An FDA panel of 11 people, nine of whom are women, has unanimously recommended that the FDA approve Ella, a government-developed drug that can prevent pregnancy for up to five days after unprotected PIV sex.
[Ella] appears to be more effective than Plan B, a morning-after pill now available over the counter to women 18 and older that gradually loses efficacy after intercourse and can be taken at latest three days after sex. Ella, by contrast, works just as well on the fifth day as the first after sex.

Ella blocks the effects of progesterone, a female hormone that spurs ovulation. It is a chemical relative to RU-486, the abortion pill.
If approved for sale, Ella would first be made available only by prescription. Plan B has now been available without a prescription since 2006.

Naturally, there had to be some bullshit at the hearing:
[S]ome mystery remains over exactly how it works. That mystery spurred a fierce debate outside the committee over whether it should be considered an abortion drug, a debate that prompted the posting of several uniformed police officers around the meeting room.

…The dispute is whether the drug works by delaying ovulation (as the pill's manufacturer claims) or by preventing a fertilized egg from implanting itself in the uterus (as anti-abortion advocates say).

Dr. Jeffrey Bray, a pharmacologist at the Food and Drug Administration, said that ella may do both.

…Wendy Wright, president of Concerned Women for America, a conservative group, called ella an unsafe abortion pill that men might slip to unsuspecting women.

"With ella, women will be enticed to buy a poorly tested abortion pill in the guise of a morning-after pill," she said.
Well, if the president of Hand-Wringing Misogynists of America says it, it must be true! Fuck you, SCIENCE!

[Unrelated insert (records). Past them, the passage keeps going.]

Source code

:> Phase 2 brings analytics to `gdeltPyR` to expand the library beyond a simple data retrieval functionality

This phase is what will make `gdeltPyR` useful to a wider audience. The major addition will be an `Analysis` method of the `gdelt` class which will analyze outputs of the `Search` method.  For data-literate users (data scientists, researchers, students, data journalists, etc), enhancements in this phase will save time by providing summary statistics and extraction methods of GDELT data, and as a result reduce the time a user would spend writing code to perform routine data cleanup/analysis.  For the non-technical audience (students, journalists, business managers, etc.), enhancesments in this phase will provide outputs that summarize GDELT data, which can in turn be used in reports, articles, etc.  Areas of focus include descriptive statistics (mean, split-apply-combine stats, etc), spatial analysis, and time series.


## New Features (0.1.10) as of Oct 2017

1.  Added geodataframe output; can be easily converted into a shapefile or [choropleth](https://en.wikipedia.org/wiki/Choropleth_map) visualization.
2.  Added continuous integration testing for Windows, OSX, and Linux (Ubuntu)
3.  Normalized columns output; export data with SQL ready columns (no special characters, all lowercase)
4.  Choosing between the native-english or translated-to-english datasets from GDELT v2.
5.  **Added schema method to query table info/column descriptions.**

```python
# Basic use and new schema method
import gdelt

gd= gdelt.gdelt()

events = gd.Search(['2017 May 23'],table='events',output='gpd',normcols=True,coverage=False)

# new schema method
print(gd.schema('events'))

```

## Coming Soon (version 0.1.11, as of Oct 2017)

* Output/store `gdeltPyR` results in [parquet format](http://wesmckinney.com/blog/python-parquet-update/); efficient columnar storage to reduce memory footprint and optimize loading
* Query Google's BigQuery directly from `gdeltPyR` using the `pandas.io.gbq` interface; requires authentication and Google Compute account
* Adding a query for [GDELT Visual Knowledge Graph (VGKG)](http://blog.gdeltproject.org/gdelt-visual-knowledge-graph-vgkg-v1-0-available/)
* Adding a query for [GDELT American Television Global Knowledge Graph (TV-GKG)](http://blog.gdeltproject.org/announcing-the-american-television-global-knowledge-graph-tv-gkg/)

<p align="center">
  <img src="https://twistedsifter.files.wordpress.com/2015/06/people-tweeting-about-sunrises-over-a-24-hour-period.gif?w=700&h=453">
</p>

By the way, with regard to Wright's claim that "men might slip Ella to unsuspecting women," like everything else, she's got it precisely backwards: Reproductive coercion is a serious and insufficiently addressed problem, but the central issue is not men who try to keep their partners from getting pregnant; it's men who sabotage their partners' birth control in order that they become pregnant and thus connected for life if a child is born.

If Wright were really concerned about women, and of course she isn't, she would support making available every option for women to terminate unwanted pregnancies, which include those caused by partner abuse.